Bioregional FAQ
Below you will find some of our most commonly asked questions about bioregionalism. Are we missing something? Let us know, and we’ll do our best to answer.
Bioregionalism at its most simple is a philosophy that connects people and ideas into place, which work watershed by watershed, in ways that are sustainable, democratic and just.
Bioregionalists work to find solutions to the world’s most challenging issues by using bioregions to break large issues down to a local level, creating or magnifying solutions already being practiced in a community, and create accessible pathways for every person living in a region to be able to get active about issues they care about. Each watershed and community will be different, and each region and community will know their needs the best, and be the best to represent those needs.
The word bioregion simply means “life-place.” Peter Berg and Raymond Dasmann use the term bioregion to refer to a “geographical terrain and a terrain of consciousness—to a place and the ideas that have developed about how to live in that place.” Kirkpatrick Sale distinguishes bioregions on the basis of “particular attributes of flora, fauna, water, climate, soils, and landforms, and by the human settlements and cultures those attributes have given rise to.”

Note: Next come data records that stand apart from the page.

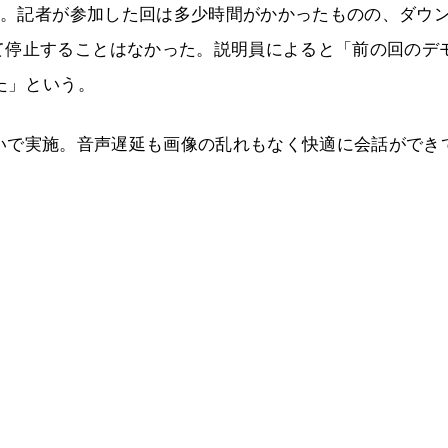
ード。記者が参加した回は多少時間がかかったものの、ダウ
て停止することはなかった。説明員によると「前の回のデ
た」という。
とつないで実施。音声遅延も画像の乱れもなく快適に会話ができ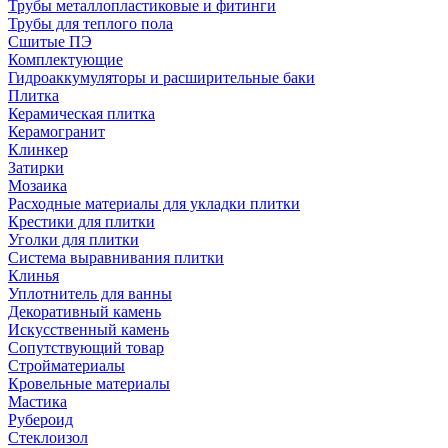
Трубы металлопластиковые и фитинги
Трубы для теплого пола
Сшитые ПЭ
Комплектующие
Гидроаккумуляторы и расширительные баки
Плитка
Керамическая плитка
Керамогранит
Клинкер
Затирки
Мозаика
Расходные материалы для укладки плитки
Крестики для плитки
Уголки для плитки
Система выравнивания плитки
Клинья
Уплотнитель для ванны
Декоративный камень
Искусственный камень
Сопутствующий товар
Стройматериалы
Кровельные материалы
Мастика
Рубероид
Стеклоизол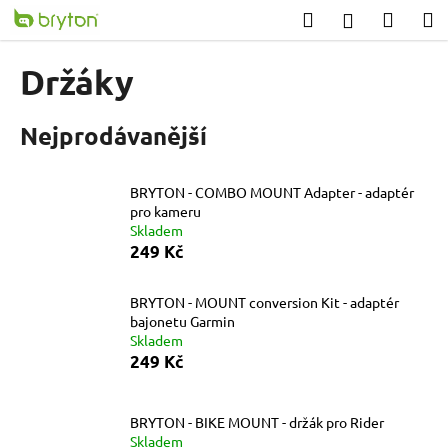
K
Přejít
Hledat
Nákup
M
Přihlášení
na
o
obsah
Zpět
Zpět
košík
š
Držáky
í
C
k
Nejprodávanější
o
p
o
BRYTON - COMBO MOUNT Adapter - adaptér
t
pro kameru
Skladem
ř
249 Kč
e
b
BRYTON - MOUNT conversion Kit - adaptér
u
bajonetu Garmin
j
Skladem
249 Kč
e
t
e
BRYTON - BIKE MOUNT - držák pro Rider
n
Skladem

A bioregion is a shorthand designation for ‘bio-cultural region’ and is rooted in the idea that culture stems from placed and that human cultures develop in relation to the natural ecosystems they inhabit. It is a region defined by characteristics of the natural environment rather than by man-made divisions, and the sum of the ecoregions and watersheds of a particular place that gives a unified sense of geographic, topographic and living flora and fauna that all work together to create a ‘bio-region’.